The judge also criticised the centre for handing over the task of conducting NEET to the CBSE, thus favouring students of that board.

Unacceptable that Centre refused to endorse TN NEET exemption ordinance Madras HC
news Education Thursday, August 24, 2017 - 18:06

The Madras High Court hit out at the Central government on Thursday, saying that it was unacceptable for the Centre to refuse to endorse Tamil Nadu’s draft ordinance on NEET.

The draft ordinance had sought a one-year exemption from NEET for medical colleges in the state.  

Justice N Kirubakaran also criticised the Central Government for handing over the task of conducting NEET to the CBSE, rather than a neutral agency. It is obvious that the CBSE would stick to its own exam patterns, thus favouring students who had studied under that board.

But the TN government was not spared either, as Justice Kirubakaran flayed it for failing to review the school education syllabus in the last 10 years. He noted that only 9% of students from Tamil Nadu had cleared the NEET examination, and held the government responsible for the poor performance.
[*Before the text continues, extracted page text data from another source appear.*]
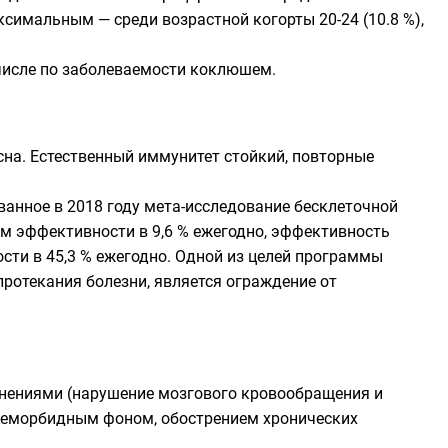
ксимальным — среди возрастной когорты 20-24 (10.8 %),
 числе по заболеваемости коклюшем.
асна. Естественный иммунитет стойкий, повторные
ванное в 2018 году мета-исследование бесклеточной
м эффективности в 9,6 % ежегодно, эффективность
сти в 45,3 % ежегодно. Одной из целей программы
ротекания болезни, является ограждение от
нениями (нарушение мозгового кровообращения и
реморбидным фоном, обострением хронических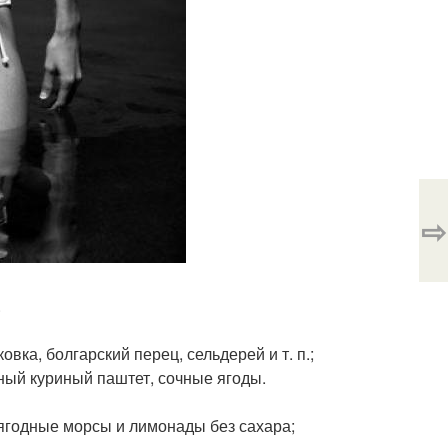
⇨
.
овка, болгарский перец, сельдерей и т. п.;
ный куриный паштет, сочные ягоды.
 ягодные морсы и лимонады без сахара;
Justice Kirubakaran made these statements while hearing a petition filed by a medical aspirant, Kiruthika hailing from Udumalapet in Tirupur. Kiruthika had obtained 1184 marks out of 1,200 in the Class XII examination, but could not get through the NEET. She wanted the court to allow her to attend the medical counselling.

The court, however, said that it could not intervene in the issue to allow Kiruthika to attend counselling because the NEET issue was being heard by Supreme Court.

The court also said that the state government should provide counselling to ensure that medical aspirants or their families do not resort to extreme steps like suicide due to disappointment.

On Tuesday, the Central government  had refused to endorse Tamil Nadu’s draft ordinance, claiming that it could not stand up to legal scrutiny.  Following this,  the Supreme Court  had ordered the state to begin medical admissions based on NEET by September 4.